00年代前半の海外バブル、DVDバブルの反動、バブルによる作品タイトルの乱造、そしてネット上の海賊行為などが不況の理由です。

『涼宮ハルヒの憂鬱』がTVアニメに登場した2006年は、YouTubeの日本語版、ニコニコ動画、米国ではクランチロールといった投稿型の動画サイトが次々に立ち上がり活発化します。
こうした動画配信プラットフォームでは、当初違法にアップされた日本アニメが野放し状態でした。結果、海外を中心にDVDなどの売上高は急減し、アニメ業界に打撃を与えたのです。
2007年のジェネオンUSAの米国撤退、2008年のバンダイビジュアルの経営合理化・上場廃止、2009年のGDHの経営不振・上場廃止とざっとあげただけでも厳しいニュースが相次いだ時期です。海外では日本アニメの配給会社が次々に経営破たんしました。

■アニメはコミュニケーションで「バズらせる」

厳しい時期に逆らうかのように快進撃を続けたのが「涼宮ハルヒ」です。ブームのきっかけは、ストーリーの流れに沿わないランダムなエピソードの放送、公式サイトに巧みに隠されたメッセージの解読などです。当時は「バズる」という言葉は使われませんが、ネットで熱狂的なムーブメントを盛りあげる仕掛けを散りばめました。
さらにエンディングに流れたダンスシーンの再現などが投稿型動画サイトにアップされ、これが人気を加速しました。投稿型動画サイトの勢いを逆手にとり、ブームはファンの手で作りだされたかのように映ります。

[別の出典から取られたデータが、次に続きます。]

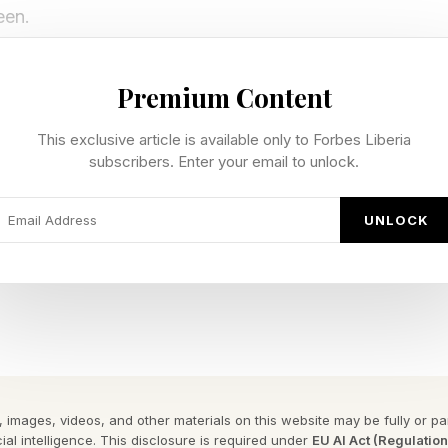
een.
rvice Support
Premium Content
This exclusive article is available only to Forbes Liberia
r TIDAL Connect, Qobuz Connect, AirPlay 2 and DLNA,
subscribers. Enter your email to unlock.
es, tablets and networked devices. NAS compatibility
rnal USB drives and an internal M.2 SSD slot for playi
UNLOCK
e SM90 are two AKM AK4493S DACs and an OPA1612-ba
resentation that helps with the overall sound. Dedic
illators optimize jitter performance for accurate deco
rmats up to 32-bit/768kHz PCM and DSD512.
 images, videos, and other materials on this website may be fully or part
ial intelligence. This disclosure is required under
EU AI Act (Regulatio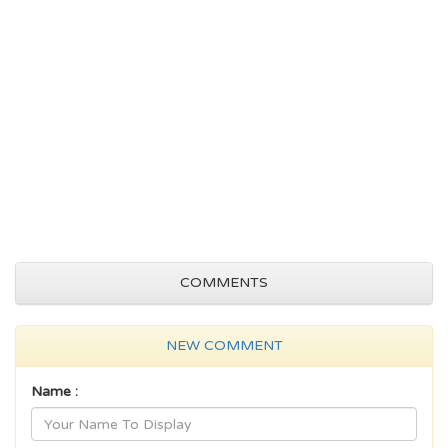
COMMENTS
NEW COMMENT
Name :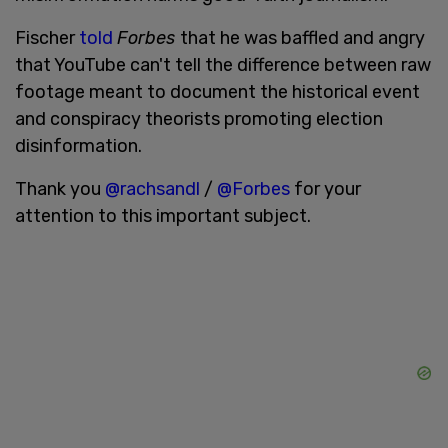
Fischer
told
Forbes
that he was baffled and angry
that YouTube can't tell the difference between raw
footage meant to document the historical event
and conspiracy theorists promoting election
disinformation.
Thank you
@rachsandl
/
@Forbes
for your
attention to this important subject.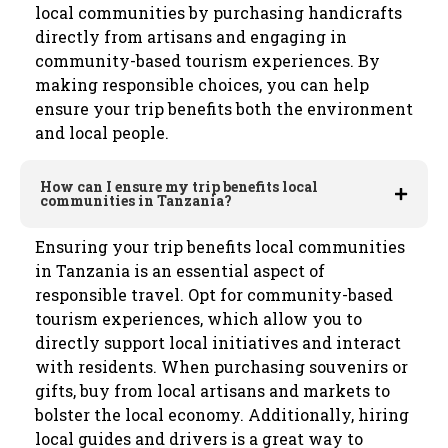
local communities by purchasing handicrafts
directly from artisans and engaging in
community-based tourism experiences. By
making responsible choices, you can help
ensure your trip benefits both the environment
and local people.
How can I ensure my trip benefits local
communities in Tanzania?
Ensuring your trip benefits local communities
in Tanzania is an essential aspect of
responsible travel. Opt for community-based
tourism experiences, which allow you to
directly support local initiatives and interact
with residents. When purchasing souvenirs or
gifts, buy from local artisans and markets to
bolster the local economy. Additionally, hiring
local guides and drivers is a great way to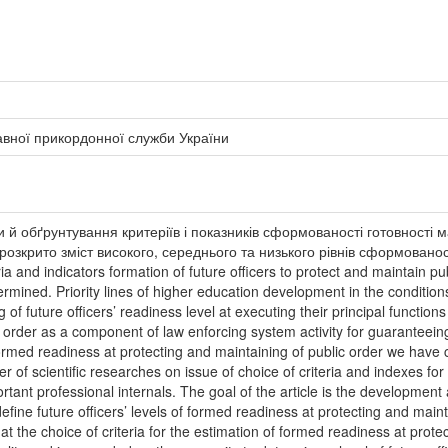
авної прикордонної служби України
и й обґрунтування критеріїв і показників сформованості готовності 
озкрито зміст високого, середнього та низького рівнів сформованості 
ria and indicators formation of future officers to protect and maintain 
rmined. Priority lines of higher education development in the conditions 
g of future officers’ readiness level at executing their principal functio
order as a component of law enforcing system activity for guaranteeing n
’ formed readiness at protecting and maintaining of public order we have
of scientific researches on issue of choice of criteria and indexes for f
rtant professional internals. The goal of the article is the development
define future officers’ levels of formed readiness at protecting and main
t the choice of criteria for the estimation of formed readiness at protec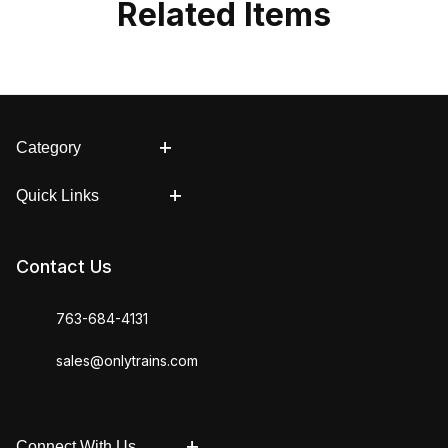
Related Items
Category
Quick Links
Contact Us
763-684-4131
sales@onlytrains.com
Connect With Us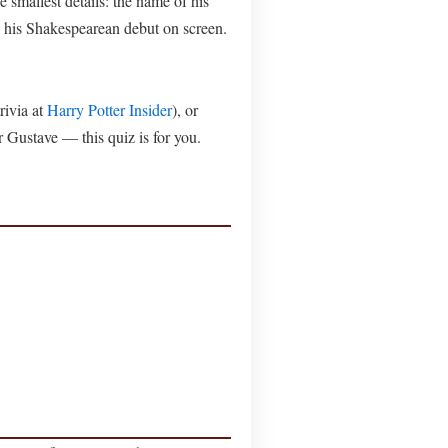
smallest details: the name of his
e his Shakespearean debut on screen.
rivia at
Harry Potter Insider
), or
r Gustave — this quiz is for you.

制作側とファンのインタラクティブなやりとりが作品の熱狂を高めていくのは、2010年代以降はコンテンツ業界では頻繁に見られる光景です。しかし作品とファンのネット上のつながりを熱狂に変えた最初のひとつが「涼宮ハルヒ」だったのです。
その後、多くのアニメが「涼宮ハルヒ」シリーズのビジネス、プロモーションを踏襲していきます。

映像を作り、視聴者に届ける。それが素晴らしければヒットが生まれる。00年代前半までのビジネスは、それが常道でした。
しかし「涼宮ハルヒ」以降は、そうした概念が大きく変わります。ある種のアニメは映像そのものの素晴らしさに加えて、作品を届けるプロセス、ファンとのインタラクティブ(双方向)な関係が重要になっていきます。ここではアニメは映像そのものだけでなく、映像を取り巻く環境も含めたものになります。

音楽やイベント、タイアップ、ゲームなど様々なエンタテイメントを絡めたメディアミックスが、そうした環境で重要になります。深夜アニメであってもDVDなどのビデオパッケージだけに頼らない、「涼宮ハルヒ」は多角的な収益を目指すポートフォリオ型のアニメビジネスの源流のひとつでもあります。
「涼宮ハルヒ」は作品が素晴らしいだけでなく、アニメビジネスの方向性を変えたパラダイムチェンジャーなのです。
そして00年代後半のアニメ不況と、10年代の配信時代到来とライブ・コミュニケーション型のアニメ消費。その間でふたつをつなげるのが、「涼宮ハルヒ」シリーズだったのです。